Relational Schema
A relation schema describes the relation name (table name), and
their attributes.
It is a way to define a table.
Collection of table definitions that gives the name of the table, lists
the attributes and their data types, and identifies the primary key.
Schema of a relation consists of
attribute definitions
name
type/domain
integrity constraints
Database
A database consists of multiple relations.
Information about an enterprise is broken up into parts, with each
relation storing one part of the information.
E.g. account : information about accounts
depositor : which customer owns which account
customer : information about customers
Storing all information as a single relation such as
bank(account_number, balance, customer_name, ..)
results in:
repetition of information
the need for null values
Normalization theory deals with how to design relational schemas
Relational Data Model
Relational data model is the primary data model, which is used
widely around the world for data storage and processing. This
model is simple and have all the properties and capabilities
required to process data with storage efficiency.
Relational database tables and spreadsheets are not the same.
Relational databases are more restrictive than Excel tables. The
limits make them more powerful.
Relational Model was proposed by E.F. Codd to model data in the
form of relations or tables.
Relational Data Model
In the relational model, all data is stored in relations (tables), and
each relation consists of rows and columns. Each relation must
have a header and body. The header is simply the list of columns
in the relation. The body is the set of data that actually populates
the relation, organized into rows.
The Schema of a Relation is denoted by R(A1, A2, .....An)
where, R is the name of the relation
and the attributes of the relation are A1, A2, ..., An
Example:
CUSTOMER (Cust-id, Cust-name, Address, Phone#)
CUSTOMER is the relation name deefined over the four attributes:
Cust-id, Cust-name, Address, Phone#
Relational Data Model
Tables: In relation data model, relations are saved in the format of
tables. A table has rows and columns, where rows represent
records and columns represent the attributes.
Tuple: A single row of a table, which contains a single record for
that relation is called a tuple. A tuple is an ordered set of values
generally represented within angle brackets. Order of tuples is
irrelevant (tuples may be stored in an arbitrary order).

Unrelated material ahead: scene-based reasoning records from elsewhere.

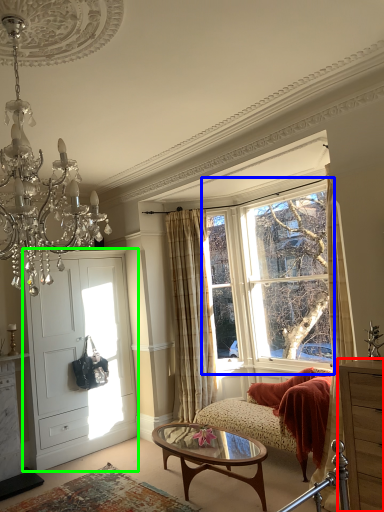
Question: Based on their relative distances, which object is nearer to cabinetry (highlighted by a red box)? Choose from window (highlighted by a blue box) and door (highlighted by a green box).

Choices:
 (A) window
 (B) door

Answer: (A)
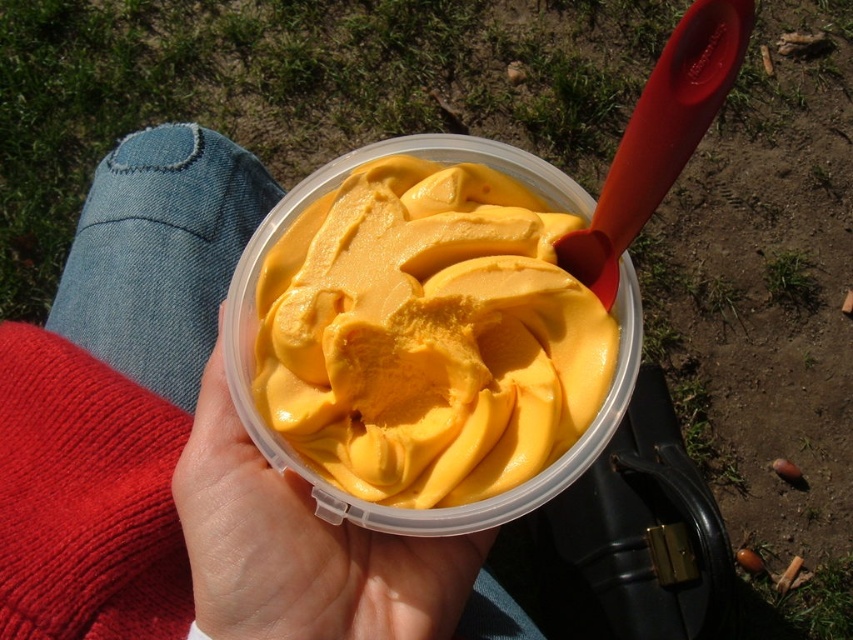
Is yellow creamy ice cream at center thinner than yellow matte ice cream at center?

Attribute: Columns in a table are referred as attributes.
Degree: It refers to the number of attributes in the relation.
Domain: The set of allowed values for each attribute is called the
domain of the attribute. A pool of values from which the actual
values appearing in a given column are drawn. Attribute values are
required to be atomic; that is, indivisible. The special value null is
a member of every domain indicating that the value is “unknown”
or inapplicable to certain tuples. Example: “mobile_number” is a
set of 10 digits.
Relational Data Model
Relation Instance/Relation State: A finite set of tuples in the
relational database system represents relation instance. Relation
instances do not have duplicate tuples.
A relation instance(r) is a collection of tuples for a given relational
schema at an exact point of time.
Denoted By: r = {t1,t2,............tm}
Where each tuple is an ordered list of n values
t = v1,v2,........, vn
Where every vi belongs to domain (Ai) or includes null values.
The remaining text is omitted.